State News Roundup: The concealed weapons law might have saved a life in WausauWisconsin News
-- Supporters of Wisconsin’s concealed weapons law insist it will save lives – and that might have been the case during a road rage incident in Wausau.
Supporters of Wisconsin’s concealed weapons law insist it will save lives – and that might have been the case during a road rage incident in Wausau. It happened on Tuesday along the Highway 29 expressway. Police said an 49-year-old Appleton man was driving into town from the west, when his S-U-V passed a van – and the van started ramming the S-U-V from behind. The Appleton man called 9-1-1, and a dispatcher told him to wait in a parking lot for an officer. In the meantime, the attackers followed the man – and police said the couple got out and started beating him and stabbing him with their vehicle keys. The man pulled his concealed gun, and the two backed off. A 30-year-old man and a 26-year-old woman from Michigan were arrested on possible charges of battery and disorderly conduct. The S-U-V driver had a legal state concealed carry permit, and police say he will not be criminally charged.

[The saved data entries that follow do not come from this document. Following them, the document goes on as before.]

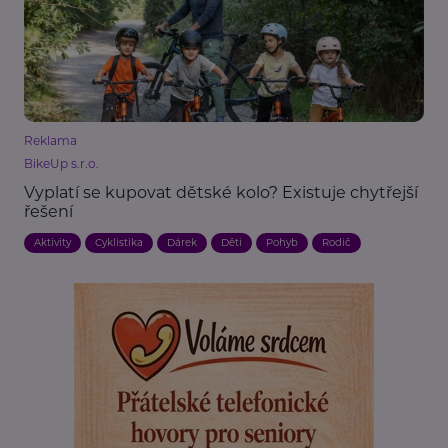
Reklama
BikeUp s.r.o.
Vyplatí se kupovat dětské kolo? Existuje chytřejší
řešení
Aktivity
Cyklistika
Dárek
Děti
Pohyb
Rodič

The U-W Board of Regents is about to decide whether to let a larger percentage of its students come from out-of-state. Right now, only 25-percent of students can come from outside Wisconsin, not including Minnesotans who pay in-state tuition under a long-time reciprocity agreement. And the Regents will consider an increase to 30-percent when they meet today and tomorrow. State Assembly Colleges Committee chairman Steve Nass objects. He says it might create fewer opportunities for Wisconsin students to attend the state’s largest campus in Madison. But officials say the proposal would add 200 more spots at Madison for Wisconsin freshmen. Spokesman David Giroux says the school is trying to strike a balance between giving access to Wisconsinites, while attracting the best-and-brightest from throughout the world. U-W Madison is the only school that’s close to the current out-of-state enrollment limit – and Provost Paul DeLuca says it’s difficult to stay under it. That’s because officials must estimate their enrollments each year, due to the growing numbers of students who apply at more than one college and go somewhere else. The proposal could also bring in more revenue, because out-of-state students generally pay higher tuition. Each percentage point in non-resident enrollments would give Madison an extra four-and-a-half million dollars a year. Nass said he was caught off-guard when the proposal was unveiled this week – and he wants to delay it so the public can have more of a say. But DeLuca says many lawmakers support the change – and he calls it a policy matter for the Regents – not a political matter for the Legislature.
Northwestern Mutual Life Insurance plans to build a new 30-story office building in downtown Milwaukee, to replace at 16-story structure that faces high maintenance costs. The company announced the 300-million-dollar project yesterday. It asked for 48-million in tax incremental financing from the city. Northwestern Mutual said it would spend the money up-front, and then receive its allowable property tax breaks over the next 25 years. About 11-hundred employees in the old building would move to a temporary facility while the new and larger building is built. Northwestern Mutual has said it would add up to 17-hundred more downtown Milwaukee employees by 2027. C-E-O John Schlifske calls the new project quote, “a signature development that makes a huge statement about the attractiveness of the whole Milwaukee metro area.” He said it would guarantee that Northwestern Mutual plays a vital role in the city for generations to come. Mayor Tom Barrett said the proposal sends a quote, “tremendous message” about the viability of downtown Milwaukee.
Wisconsin voters were much more generous to their local school districts in November than they’ve been lately. According to the state’s Taxpayers Alliance, 70-percent of the 38 construction and revenue proposals were approved. And the schools’ success rate was 50-percent higher than it was two years ago. Alliance president Todd Berry says money remains tight, especially in smaller school districts. But if people believe in a project, and they know their money is spent wisely, Berry says voters will give their approval. The state’s largest building referendum was approved by a 2-to-1 margin in the Middleton-Cross Plains district, where almost 60-million dollars will be spent for additions and renovations to two middle schools. Voters also said yes to a number of requests by school districts to exceed their state-mandated revenue limits – in some cases, just to continue current programs. Marshfield voters approved the state’s largest revenue cap exemption. They agreed to pay an extra two-and-a-half million dollars a year for the next four years.